Since XY produced to P gives ∠ZYP = 180° − 64° = 116°. Ray YQ bisects it so each half = 58°. Thus ∠XYQ = 58° − (angle between XY and YZ) depending on orientation; reflex ∠QYP = 360° − 116° = 244° (or compute from constructed parts).
Notes: The NCERT exercise 6.1 questions rely on accompanying diagrams (Fig. 6.13–6.17). The solution steps above show method and key computations; for each specific diagram, substitute the labelled angles to compute numeric values.
Use parallel-line relations: corresponding and interior angles. If y:z = 3:7 and lines are parallel, express x in terms of parts of 180° (or 360°) as indicated by diagram. Solve proportionally to find x.

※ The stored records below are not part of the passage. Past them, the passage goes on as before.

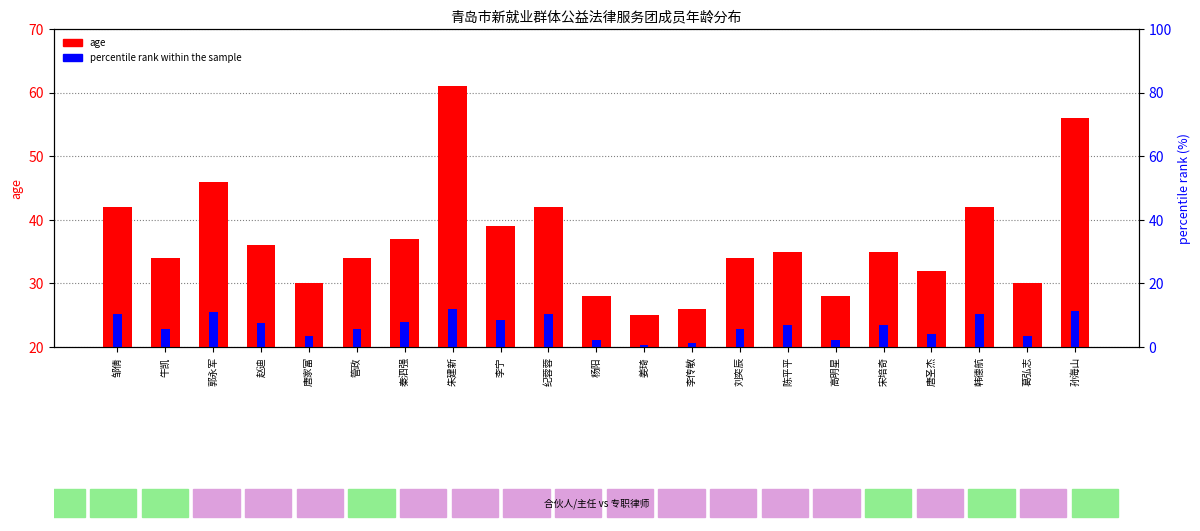

What is the highest value of the age series?

61.0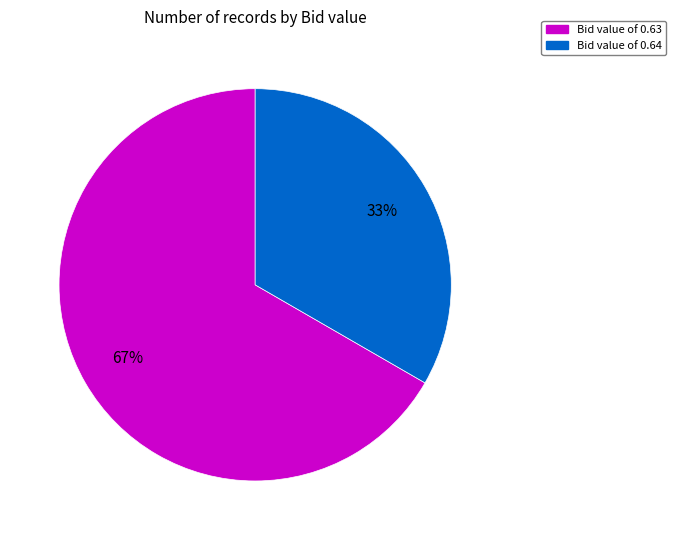

To the nearest percent, what is the average slice percentage?

50%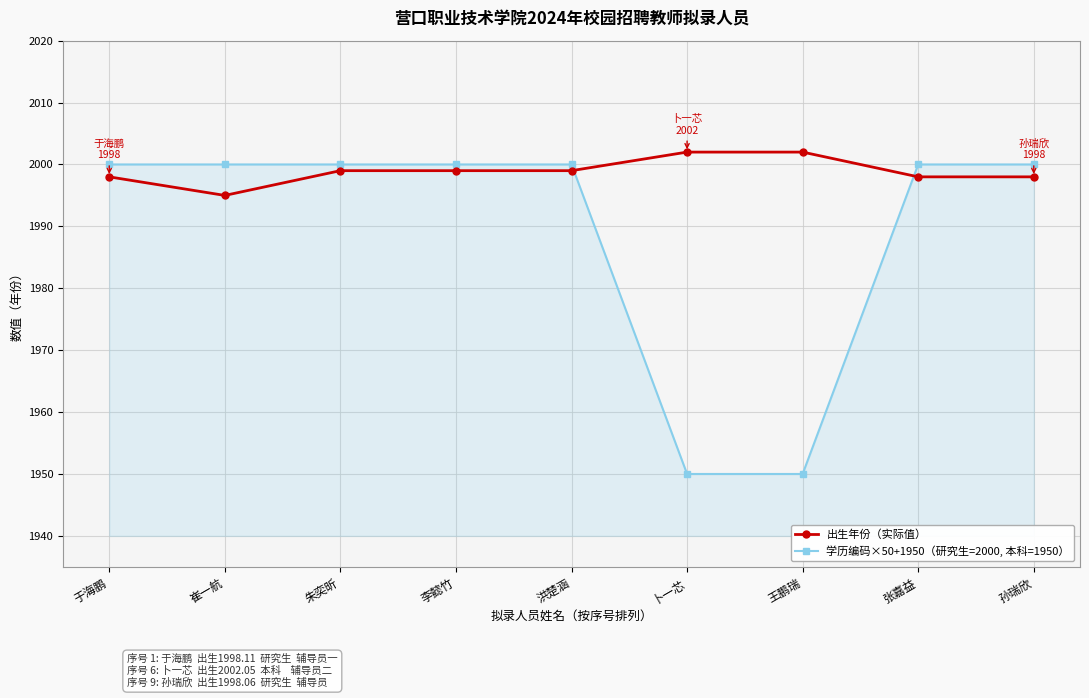

What is the spread (max minus min) of values at 于海鹏?

2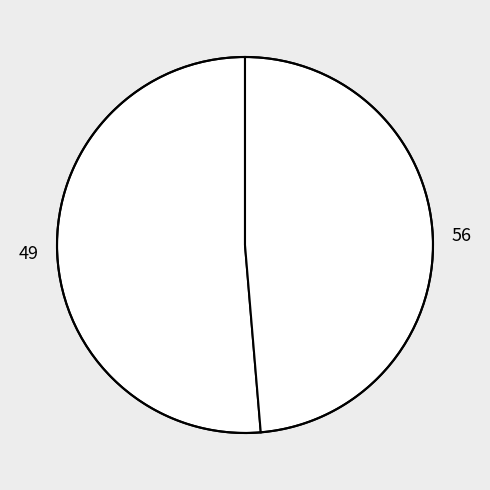

The 49 slice represents 51% of the pie. True or false?

True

EF ⟂ CD ⇒ EF ⟂ AB. Use perpendicular and parallel relations: If ∠GED = 126°, compute supplementary and complementary angles to get required values. For example ∠AGE = 54° (if it is supplementary), ∠GEF = 90° − (related angle), etc. (Follow figure-specific relations to compute exact numbers.)
Draw a line through R parallel to ST to use corresponding or alternate interior angles. Using given angles, compute ∠QRS = 40° (example deduction: since 110° and 130° help locate supplementary relationships, the required angle becomes 40°).
Use corresponding/alternate angle properties and supplementary relations. For many figures x = 50° (corresponding) and y = 53° (from 180° − 127° = 53°) depending on labels.
Law of reflection: angle of incidence = angle of reflection. Using parallel mirrors and equal alternate angles repeatedly, the outgoing ray CD is parallel to incoming AB. (Show equal corresponding angles to conclude AB ∥ CD.)
Notes: Exercise 6.2 solutions above outline method and results. For exact numeric answers verify with the labelled diagram (Figs. 6.23–6.27) and substitute values step-by-step.
Use the techniques above to solve exercises: apply linear pair, vertically opposite, corresponding and alternate angle relations, and the law of reflection where relevant.